Directive
Please write out word for word the lines of the records that run from the line containing "be 2 side flat boards, pop-up" through the end of the records, both ends included.

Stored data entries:
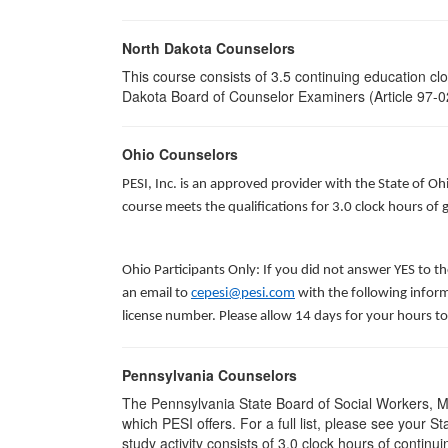
North Dakota Counselors
This course consists of 3.5 continuing education c
Dakota Board of Counselor Examiners (Article 97-02
Ohio Counselors
PESI, Inc. is an approved provider with the State of O
course meets the qualifications for 3.0 clock hours o
Ohio Participants Only: If you did not answer YES to t
an email to
cepesi@pesi.com
with the following inform
license number. Please allow 14 days for your hours to
Pennsylvania Counselors
The Pennsylvania State Board of Social Workers, M
which PESI offers. For a full list, please see your
study activity consists of 3.0 clock hours of continui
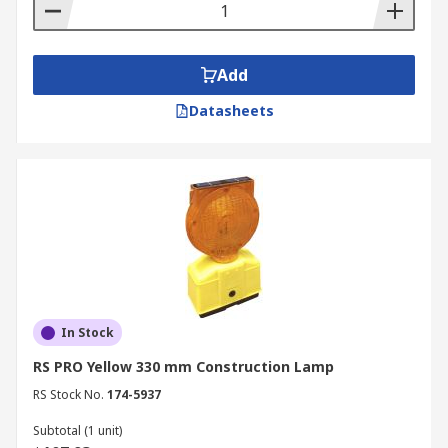
be 2 side flat boards, pop-up
Portable, free standing
Brightly coloured yellow with black text or
Add
coloured symbols warning or the type of
Datasheets
hazard, multi-lingual
Lightweight
Durable
The external and internal traffic cones can also
be used with hazard warning tape to cordon off
areas where the public cannot enter. The tape is
normally attached to the top of a series of cones
to block an area signifying no entry or restricted
In Stock
area. The warning tape is normally white and red
or black and yellow.
RS PRO Yellow 330 mm Construction Lamp
RS Stock No.
174-5937
Traffic Oil Materials
Subtotal (1 unit)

Solution to this task
be 2 side flat boards, pop-up
Portable, free standing
Brightly coloured yellow with black text or
Add
coloured symbols warning or the type of
Datasheets
hazard, multi-lingual
Lightweight
Durable
The external and internal traffic cones can also
be used with hazard warning tape to cordon off
areas where the public cannot enter. The tape is
normally attached to the top of a series of cones
to block an area signifying no entry or restricted
In Stock
area. The warning tape is normally white and red
or black and yellow.
RS PRO Yellow 330 mm Construction Lamp
RS Stock No.
174-5937
Traffic Oil Materials
Subtotal (1 unit)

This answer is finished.